一方、後軸5には、雄螺子部30の前方から後方にかけて窓孔部(凹部)44を形成している。この窓孔部(凹部)44の前端部の縦断面形状は、前記凹状部43と係合する凸状部45を有している。
【0025】
次に作用について説明する。前軸4と後軸5の螺合を完了させると、前軸4の凸部42と後軸5の窓孔部44とが係合する。このとき、この係合部は、前記凸部42の凹状部43が前記窓孔部44の凸状部45を覆うように係合するため、後軸5を前軸4との離脱方向すなわち軸筒の連結方向と逆の方向に力が加わった場合においても、より確実に前軸4と後軸5との固定を行うことが出来る。
なお、本例の場合も、前軸4の凸部42と窓孔部44とが軸筒の周方向においても当接する。このため、螺合解除回転方向(軸筒の周方向)に力が加わっても、軸筒の連結方向と逆の方向および螺合解除回転方向に対する抵抗力が生じる。よって、いずれの場合においても、螺合が解除されることも、後軸5が前軸4から抜けてしまうこともなく、前軸4と後軸5の固定を確実に行うことが出来る。
【0026】
次に、
図19〜
図22に第4例を示し説明する。本例は、前軸4の凸部を複数連なるように形成した、第2例の変形例である。

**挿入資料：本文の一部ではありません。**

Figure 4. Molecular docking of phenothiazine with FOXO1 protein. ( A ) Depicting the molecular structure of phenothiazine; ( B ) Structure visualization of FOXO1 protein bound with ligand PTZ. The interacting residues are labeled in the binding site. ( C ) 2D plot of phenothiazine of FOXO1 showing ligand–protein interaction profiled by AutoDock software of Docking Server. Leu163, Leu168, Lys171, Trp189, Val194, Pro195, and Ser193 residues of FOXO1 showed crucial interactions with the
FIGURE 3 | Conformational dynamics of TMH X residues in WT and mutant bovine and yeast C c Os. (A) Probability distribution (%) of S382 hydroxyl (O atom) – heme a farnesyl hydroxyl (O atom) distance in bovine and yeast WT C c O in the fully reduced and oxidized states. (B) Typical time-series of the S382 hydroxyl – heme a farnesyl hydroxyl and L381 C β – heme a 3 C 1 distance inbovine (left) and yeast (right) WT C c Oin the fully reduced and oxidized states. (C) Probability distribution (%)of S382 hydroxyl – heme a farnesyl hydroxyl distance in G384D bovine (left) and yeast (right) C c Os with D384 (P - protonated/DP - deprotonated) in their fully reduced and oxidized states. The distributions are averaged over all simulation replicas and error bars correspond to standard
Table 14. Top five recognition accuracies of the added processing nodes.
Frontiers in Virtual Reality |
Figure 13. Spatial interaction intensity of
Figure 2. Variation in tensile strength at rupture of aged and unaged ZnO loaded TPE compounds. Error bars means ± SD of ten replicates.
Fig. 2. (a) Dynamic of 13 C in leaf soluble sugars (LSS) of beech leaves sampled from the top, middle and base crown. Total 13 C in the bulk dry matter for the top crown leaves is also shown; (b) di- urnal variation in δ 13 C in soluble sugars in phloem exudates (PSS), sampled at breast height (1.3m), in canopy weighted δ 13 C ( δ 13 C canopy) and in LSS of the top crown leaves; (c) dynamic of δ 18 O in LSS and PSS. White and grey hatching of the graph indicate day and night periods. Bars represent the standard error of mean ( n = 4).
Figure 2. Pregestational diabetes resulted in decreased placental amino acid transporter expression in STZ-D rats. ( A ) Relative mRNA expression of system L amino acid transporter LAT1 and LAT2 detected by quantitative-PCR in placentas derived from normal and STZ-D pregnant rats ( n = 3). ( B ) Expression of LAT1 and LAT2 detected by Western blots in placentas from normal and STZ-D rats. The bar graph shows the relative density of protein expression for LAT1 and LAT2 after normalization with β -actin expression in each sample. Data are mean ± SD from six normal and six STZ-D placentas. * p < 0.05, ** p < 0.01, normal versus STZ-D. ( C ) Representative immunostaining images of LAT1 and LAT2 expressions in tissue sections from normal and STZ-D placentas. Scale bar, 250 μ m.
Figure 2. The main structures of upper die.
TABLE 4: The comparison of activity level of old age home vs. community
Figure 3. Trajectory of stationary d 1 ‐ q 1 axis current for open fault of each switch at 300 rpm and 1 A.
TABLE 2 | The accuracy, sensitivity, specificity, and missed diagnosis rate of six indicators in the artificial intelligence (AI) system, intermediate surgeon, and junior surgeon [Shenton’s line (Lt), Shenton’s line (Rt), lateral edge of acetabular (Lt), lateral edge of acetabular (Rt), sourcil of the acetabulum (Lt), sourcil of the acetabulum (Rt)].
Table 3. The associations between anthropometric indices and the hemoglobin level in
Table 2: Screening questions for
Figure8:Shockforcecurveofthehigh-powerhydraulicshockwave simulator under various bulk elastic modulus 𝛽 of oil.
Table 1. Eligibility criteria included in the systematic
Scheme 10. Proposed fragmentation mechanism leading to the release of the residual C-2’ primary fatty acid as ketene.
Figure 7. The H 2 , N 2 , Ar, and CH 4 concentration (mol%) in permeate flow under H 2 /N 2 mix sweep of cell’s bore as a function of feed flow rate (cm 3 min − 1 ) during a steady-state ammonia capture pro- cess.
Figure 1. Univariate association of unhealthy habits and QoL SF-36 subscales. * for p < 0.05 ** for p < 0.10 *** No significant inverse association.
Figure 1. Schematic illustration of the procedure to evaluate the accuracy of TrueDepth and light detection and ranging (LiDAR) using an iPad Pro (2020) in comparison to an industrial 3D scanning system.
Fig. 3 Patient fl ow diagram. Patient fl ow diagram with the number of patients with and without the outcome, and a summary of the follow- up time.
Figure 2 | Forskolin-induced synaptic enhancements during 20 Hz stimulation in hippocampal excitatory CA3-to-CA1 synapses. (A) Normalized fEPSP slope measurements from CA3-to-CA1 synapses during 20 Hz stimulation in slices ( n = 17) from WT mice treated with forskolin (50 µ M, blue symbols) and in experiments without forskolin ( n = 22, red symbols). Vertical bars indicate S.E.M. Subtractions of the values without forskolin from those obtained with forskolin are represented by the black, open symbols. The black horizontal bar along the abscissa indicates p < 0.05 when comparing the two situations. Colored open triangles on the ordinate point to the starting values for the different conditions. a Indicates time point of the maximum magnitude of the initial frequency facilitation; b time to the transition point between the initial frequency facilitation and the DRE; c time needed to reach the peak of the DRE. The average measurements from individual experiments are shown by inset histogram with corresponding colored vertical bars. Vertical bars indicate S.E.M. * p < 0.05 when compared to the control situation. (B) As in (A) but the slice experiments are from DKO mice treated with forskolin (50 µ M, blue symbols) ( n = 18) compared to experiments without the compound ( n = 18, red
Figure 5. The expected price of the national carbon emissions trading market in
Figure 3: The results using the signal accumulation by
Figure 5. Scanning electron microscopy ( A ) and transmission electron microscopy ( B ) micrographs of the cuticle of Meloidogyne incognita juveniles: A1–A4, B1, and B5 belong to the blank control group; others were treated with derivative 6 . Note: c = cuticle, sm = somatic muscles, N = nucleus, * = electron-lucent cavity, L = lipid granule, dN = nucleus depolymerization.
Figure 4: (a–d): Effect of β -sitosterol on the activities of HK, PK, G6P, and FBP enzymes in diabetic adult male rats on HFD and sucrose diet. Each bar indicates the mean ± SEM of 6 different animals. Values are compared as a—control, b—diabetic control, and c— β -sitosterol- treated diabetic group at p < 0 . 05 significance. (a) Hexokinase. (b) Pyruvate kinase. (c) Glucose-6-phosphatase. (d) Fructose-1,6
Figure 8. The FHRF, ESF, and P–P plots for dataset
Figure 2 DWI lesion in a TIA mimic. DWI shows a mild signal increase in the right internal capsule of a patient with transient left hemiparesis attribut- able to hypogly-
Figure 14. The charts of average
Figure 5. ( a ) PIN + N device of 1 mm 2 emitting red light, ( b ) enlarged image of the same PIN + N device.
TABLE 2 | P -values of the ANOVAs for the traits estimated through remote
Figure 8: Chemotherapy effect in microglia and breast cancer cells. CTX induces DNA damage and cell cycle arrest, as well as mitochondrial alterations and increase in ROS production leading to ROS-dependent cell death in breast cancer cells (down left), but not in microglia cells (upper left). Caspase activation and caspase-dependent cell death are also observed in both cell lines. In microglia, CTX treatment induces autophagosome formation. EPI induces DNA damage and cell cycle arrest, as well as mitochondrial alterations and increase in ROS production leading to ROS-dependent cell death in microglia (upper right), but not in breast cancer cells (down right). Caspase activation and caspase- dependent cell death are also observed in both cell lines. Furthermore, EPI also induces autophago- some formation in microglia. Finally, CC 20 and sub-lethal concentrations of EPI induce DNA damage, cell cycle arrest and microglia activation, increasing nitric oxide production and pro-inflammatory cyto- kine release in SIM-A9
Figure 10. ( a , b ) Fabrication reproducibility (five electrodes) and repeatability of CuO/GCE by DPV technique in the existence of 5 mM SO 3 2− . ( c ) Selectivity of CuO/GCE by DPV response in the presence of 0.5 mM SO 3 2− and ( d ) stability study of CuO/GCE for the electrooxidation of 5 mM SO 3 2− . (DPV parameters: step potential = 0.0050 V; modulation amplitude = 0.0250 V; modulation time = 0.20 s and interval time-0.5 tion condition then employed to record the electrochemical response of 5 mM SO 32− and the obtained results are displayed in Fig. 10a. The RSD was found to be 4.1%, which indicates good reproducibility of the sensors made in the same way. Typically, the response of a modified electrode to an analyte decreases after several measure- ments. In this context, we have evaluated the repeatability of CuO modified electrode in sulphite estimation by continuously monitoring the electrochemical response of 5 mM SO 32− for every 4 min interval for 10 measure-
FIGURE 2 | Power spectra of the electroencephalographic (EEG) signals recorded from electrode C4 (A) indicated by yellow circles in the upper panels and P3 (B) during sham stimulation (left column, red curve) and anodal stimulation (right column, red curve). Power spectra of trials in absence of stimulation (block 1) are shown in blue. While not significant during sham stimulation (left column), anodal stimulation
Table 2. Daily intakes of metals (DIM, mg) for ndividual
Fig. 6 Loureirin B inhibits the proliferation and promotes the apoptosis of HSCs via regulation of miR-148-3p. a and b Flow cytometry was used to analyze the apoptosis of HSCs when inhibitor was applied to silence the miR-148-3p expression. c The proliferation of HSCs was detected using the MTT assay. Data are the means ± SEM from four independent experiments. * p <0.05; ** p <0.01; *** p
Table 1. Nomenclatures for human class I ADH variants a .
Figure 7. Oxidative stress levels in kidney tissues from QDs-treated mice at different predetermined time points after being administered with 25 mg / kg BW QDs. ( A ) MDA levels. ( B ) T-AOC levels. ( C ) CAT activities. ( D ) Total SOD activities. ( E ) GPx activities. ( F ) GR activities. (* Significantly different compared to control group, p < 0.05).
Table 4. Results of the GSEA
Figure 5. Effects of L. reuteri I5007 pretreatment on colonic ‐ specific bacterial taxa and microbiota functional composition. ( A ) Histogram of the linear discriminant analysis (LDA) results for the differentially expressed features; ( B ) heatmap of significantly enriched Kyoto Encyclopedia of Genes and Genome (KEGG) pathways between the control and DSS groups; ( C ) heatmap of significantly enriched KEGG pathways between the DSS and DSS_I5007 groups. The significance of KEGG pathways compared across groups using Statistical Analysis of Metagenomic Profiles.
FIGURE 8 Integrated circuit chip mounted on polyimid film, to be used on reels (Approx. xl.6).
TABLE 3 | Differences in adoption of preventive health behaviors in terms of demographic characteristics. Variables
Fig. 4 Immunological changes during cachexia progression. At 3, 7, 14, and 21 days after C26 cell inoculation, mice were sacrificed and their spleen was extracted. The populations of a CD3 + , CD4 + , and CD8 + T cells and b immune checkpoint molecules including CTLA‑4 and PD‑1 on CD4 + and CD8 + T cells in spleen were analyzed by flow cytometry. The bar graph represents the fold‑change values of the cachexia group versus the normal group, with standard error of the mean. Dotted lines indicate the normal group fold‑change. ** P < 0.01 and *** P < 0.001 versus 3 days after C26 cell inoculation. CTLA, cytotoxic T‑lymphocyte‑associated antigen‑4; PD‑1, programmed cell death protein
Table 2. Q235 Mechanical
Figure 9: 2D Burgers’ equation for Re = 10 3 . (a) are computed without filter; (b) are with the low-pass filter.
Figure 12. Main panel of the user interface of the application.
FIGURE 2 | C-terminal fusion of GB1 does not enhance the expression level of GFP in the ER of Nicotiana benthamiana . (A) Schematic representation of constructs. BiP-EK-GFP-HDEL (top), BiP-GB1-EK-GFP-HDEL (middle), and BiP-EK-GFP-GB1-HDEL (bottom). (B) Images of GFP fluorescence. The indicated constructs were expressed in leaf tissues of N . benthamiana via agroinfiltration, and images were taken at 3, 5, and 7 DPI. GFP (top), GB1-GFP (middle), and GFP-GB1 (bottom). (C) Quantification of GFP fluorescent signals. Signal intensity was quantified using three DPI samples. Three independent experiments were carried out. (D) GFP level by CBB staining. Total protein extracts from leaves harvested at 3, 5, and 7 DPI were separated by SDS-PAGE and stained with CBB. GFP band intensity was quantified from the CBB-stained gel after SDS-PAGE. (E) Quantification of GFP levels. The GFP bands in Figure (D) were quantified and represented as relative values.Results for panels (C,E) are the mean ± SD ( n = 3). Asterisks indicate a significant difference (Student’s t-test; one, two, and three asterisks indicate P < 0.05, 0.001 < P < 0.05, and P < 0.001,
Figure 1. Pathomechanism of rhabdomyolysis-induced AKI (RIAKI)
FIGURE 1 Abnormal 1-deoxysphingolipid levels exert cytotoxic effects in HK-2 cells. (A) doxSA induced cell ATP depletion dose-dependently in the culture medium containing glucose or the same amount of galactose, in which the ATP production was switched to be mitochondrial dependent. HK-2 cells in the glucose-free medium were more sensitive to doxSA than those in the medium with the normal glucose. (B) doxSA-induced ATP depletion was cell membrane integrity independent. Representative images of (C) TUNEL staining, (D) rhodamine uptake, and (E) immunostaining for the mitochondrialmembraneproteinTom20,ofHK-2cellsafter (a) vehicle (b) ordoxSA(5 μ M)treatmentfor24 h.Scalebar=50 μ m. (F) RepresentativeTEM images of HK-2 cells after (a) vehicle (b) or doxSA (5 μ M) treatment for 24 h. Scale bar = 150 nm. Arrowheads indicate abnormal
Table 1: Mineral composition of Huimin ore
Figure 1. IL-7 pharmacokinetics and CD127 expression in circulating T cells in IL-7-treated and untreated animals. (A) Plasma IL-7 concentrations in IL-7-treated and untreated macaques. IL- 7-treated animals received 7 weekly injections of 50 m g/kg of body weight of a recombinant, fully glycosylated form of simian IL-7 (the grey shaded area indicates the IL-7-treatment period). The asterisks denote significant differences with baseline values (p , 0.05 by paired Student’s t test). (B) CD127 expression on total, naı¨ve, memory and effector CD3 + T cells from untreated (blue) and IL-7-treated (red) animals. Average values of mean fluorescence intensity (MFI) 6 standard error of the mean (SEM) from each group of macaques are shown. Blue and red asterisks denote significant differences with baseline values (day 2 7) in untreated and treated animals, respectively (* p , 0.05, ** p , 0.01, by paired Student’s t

前軸4の雌螺子部27の前端部近傍には、凸部46を複数形成している。この凸部46は、横断面が三角形状であり、螺合回転進行方向に向かって徐々に高くなる緩やかな傾斜面部47と、前軸4の内周面と略直交する急な傾斜面部48とを有している。この凸部46の軸筒の連結方向側の面部49は、前軸4の内周面に対して垂直な面部、すなわち軸筒の連結方向に対して垂直な面部となっている。
【0027】
次に作用について説明する。前軸4と後軸5の螺合を完了させると、前軸4の凸部46と後軸5の窓孔部39とが係合する。このとき、螺合での組み付けの為、その螺合完了位置にばらつきがあったとしても、
図19の凸部46のように複数で連続に設ける事で、そのばらつきを許容する事が出来るのである。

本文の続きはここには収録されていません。